What is the history of the Moscow River?

The Moskva was among a group of ships designed by the Soviet Union in the late 1970s to counter US aircraft carrier groups and provide air defense to Soviet ships operating in distant oceans.

Back then, they were nicknamed “Carrier Killers”.

According to open-source intelligence agency Janes, the warship was launched as the Slava from a shipyard in Mykolayiv, Ukraine – then part of the Soviet Union – in July 1979. It entered service in late December 1982, was 186 meters (610 ft) long and was designed for a crew of 476 men with an additional 62 officers.

The Slava was the flagship of the Soviet Black Sea fleet and was armed with deck guns, torpedoes and mortars, and nuclear weapons during the Cold War. It also had a helideck.

Silvio Berlusconi walks with Vladimir Putin alongside an honor guard of sailors on the Moskva River in Sardinia in 2003
Russian President Vladimir Putin received world leaders aboard the Moscow River, including then-Italian Prime Minister Silvio Berlusconi during Putin’s visit to Sardinia in 2003 [File: Itar-Tass/Presidential Press Service via Reuters]

It was repaired in the 1990s as the Soviet Union collapsed, Russia’s economy struggled and Ukraine became an independent, sovereign nation.

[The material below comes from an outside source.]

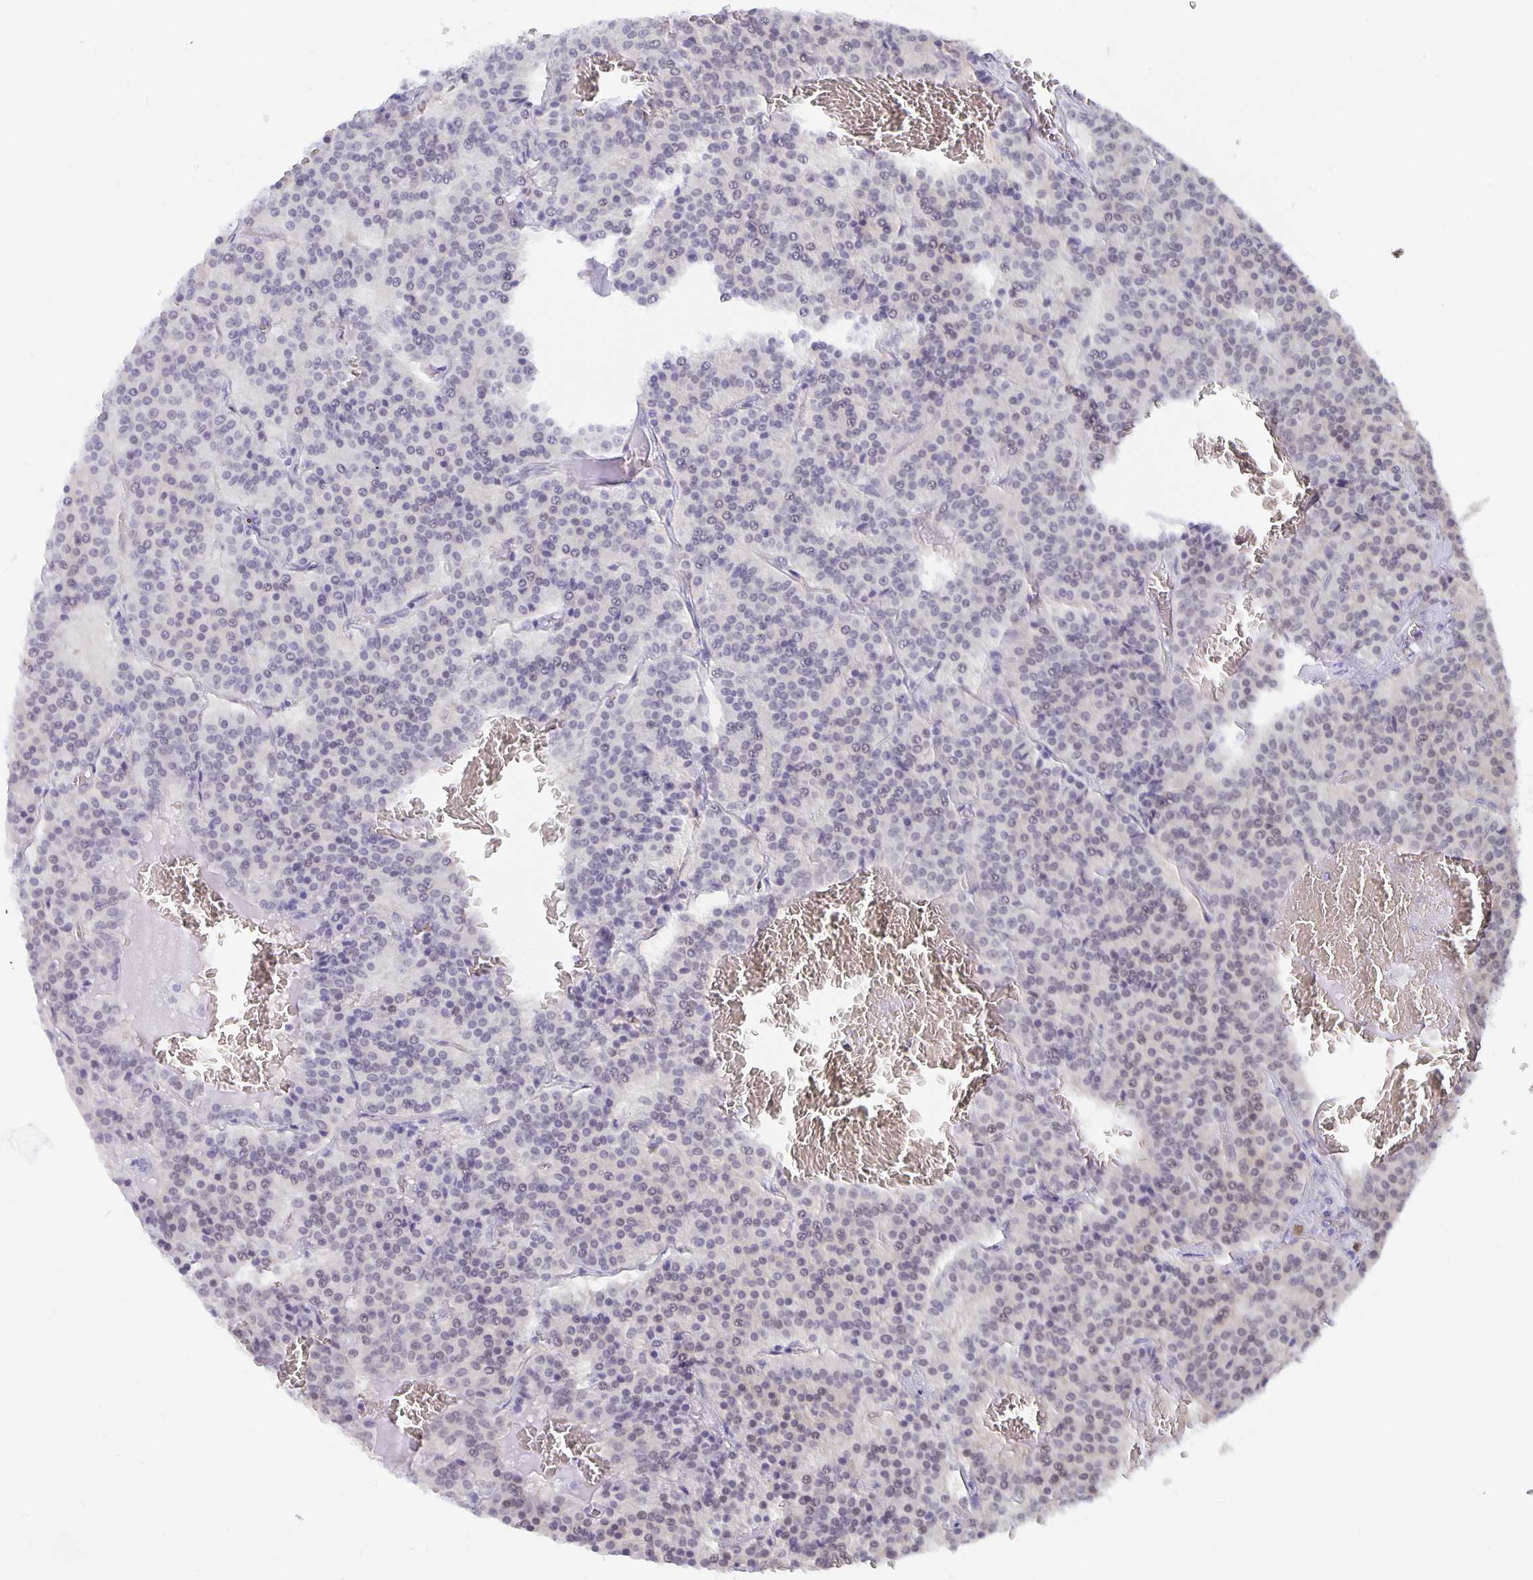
{"staining": {"intensity": "negative", "quantity": "none", "location": "none"}, "tissue": "carcinoid", "cell_type": "Tumor cells", "image_type": "cancer", "snomed": [{"axis": "morphology", "description": "Carcinoid, malignant, NOS"}, {"axis": "topography", "description": "Lung"}], "caption": "This image is of carcinoid stained with immunohistochemistry to label a protein in brown with the nuclei are counter-stained blue. There is no staining in tumor cells.", "gene": "ZNF691", "patient": {"sex": "male", "age": 70}}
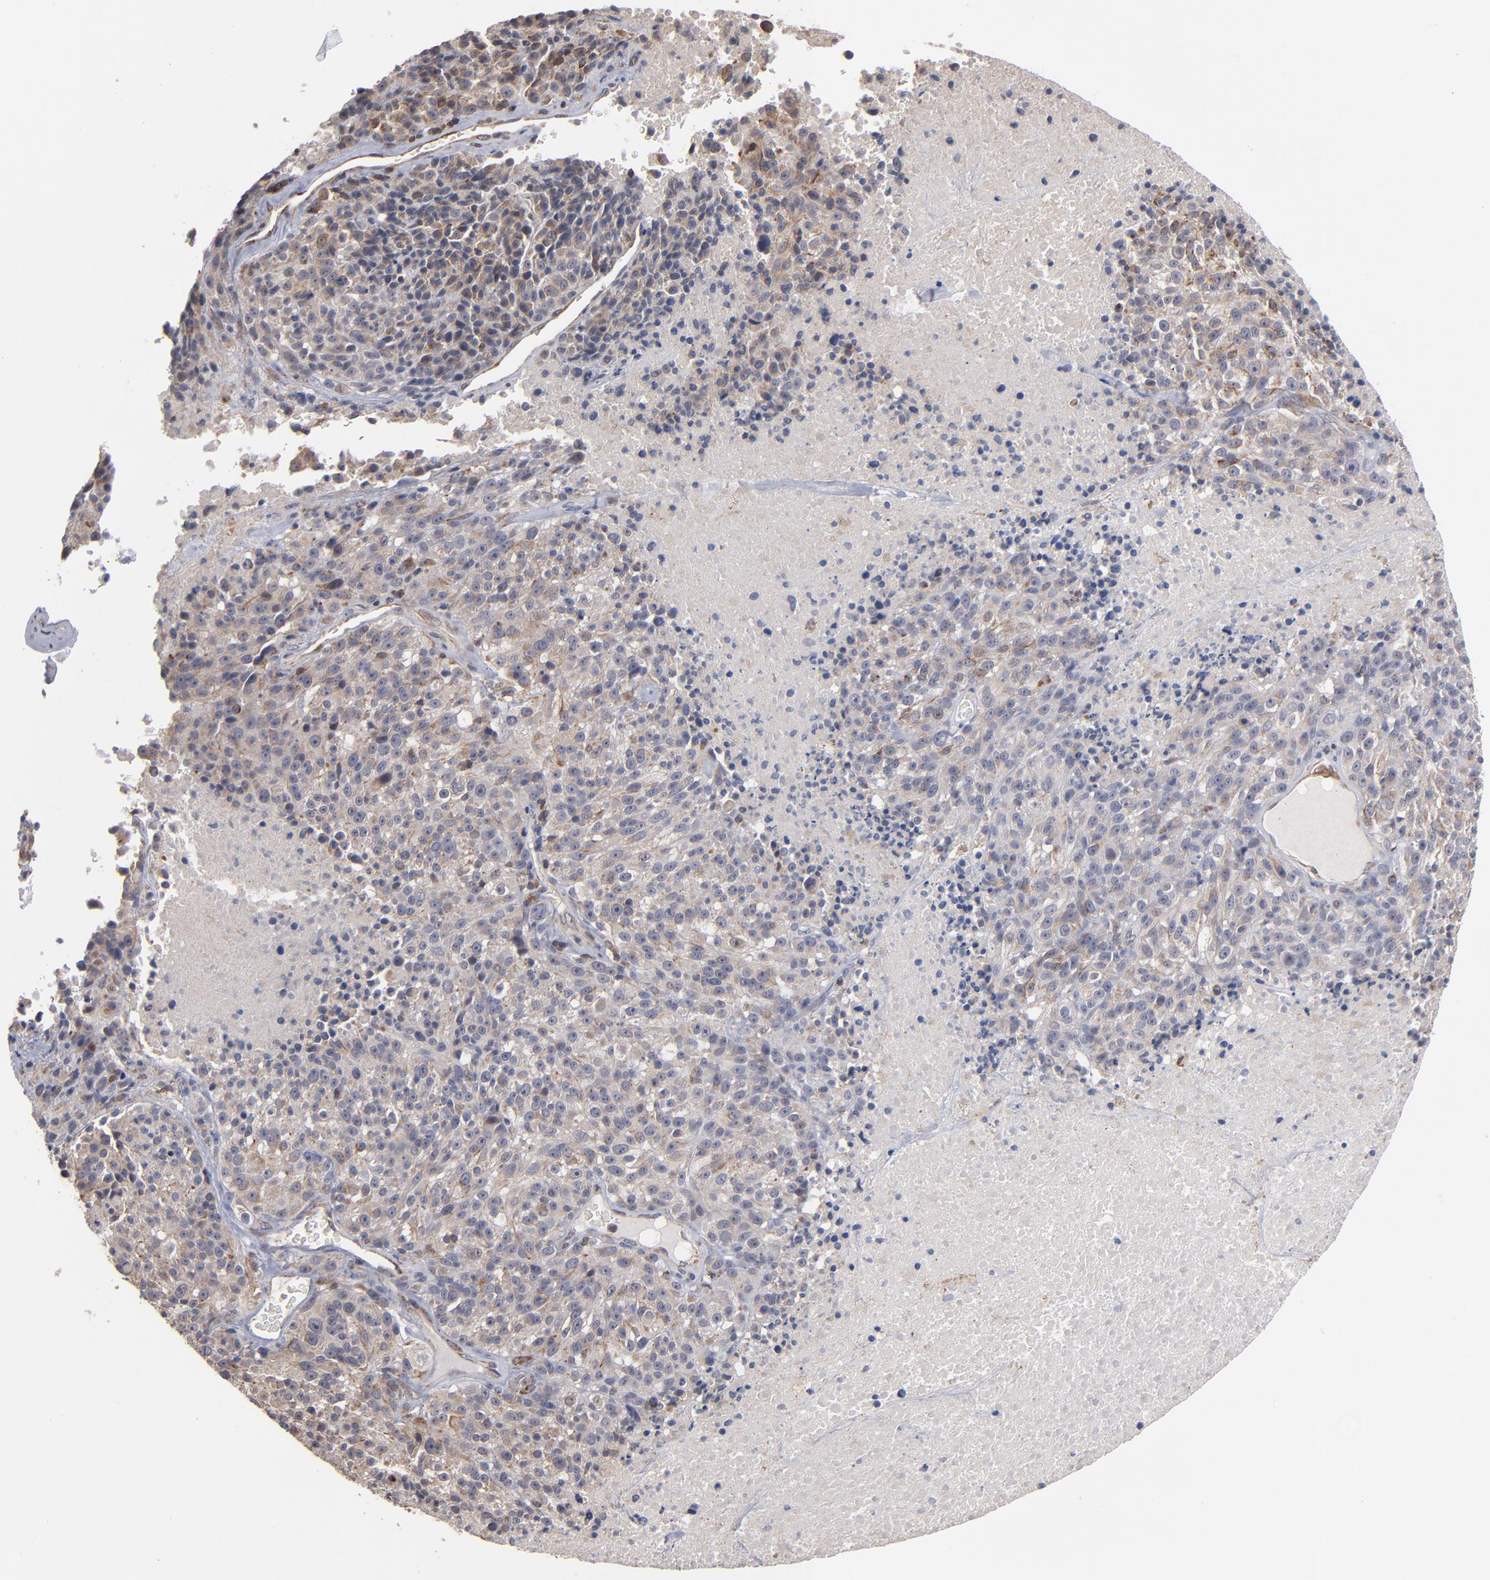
{"staining": {"intensity": "weak", "quantity": ">75%", "location": "cytoplasmic/membranous"}, "tissue": "melanoma", "cell_type": "Tumor cells", "image_type": "cancer", "snomed": [{"axis": "morphology", "description": "Malignant melanoma, Metastatic site"}, {"axis": "topography", "description": "Cerebral cortex"}], "caption": "Tumor cells display low levels of weak cytoplasmic/membranous staining in about >75% of cells in human malignant melanoma (metastatic site).", "gene": "MIPOL1", "patient": {"sex": "female", "age": 52}}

President Vladimir Putin, renamed Moskva, who came to power in 1999, received world leaders on board, including then Italian Prime Minister Silvio Berlusconi, who visited Sardinia in 2003.

In 2008, during Russia’s war in Georgia – also once part of the Soviet Union – the Moscow River was involved in operations in the Black Sea. The Georgian government said the ship also took part in an attack on the country.

In March 2014, the Moskva briefly participated in a Ukrainian naval blockade as part of the Russian annexation of Crimea.

The following year it provided air defense for Russian forces operating in Syria.

Moskva sailors were decorated for their service there and in the war against Georgia.

After Russia invaded Ukraine, the ship took part in an attack on Zmiinyi – or Snake Island. In an audio widely circulated online, a Ukrainian soldier replies, “Russian warship, fuck yourself.”

The incident has become a rallying point for Ukraine, and the country has just issued postage stamps commemorating the encounter.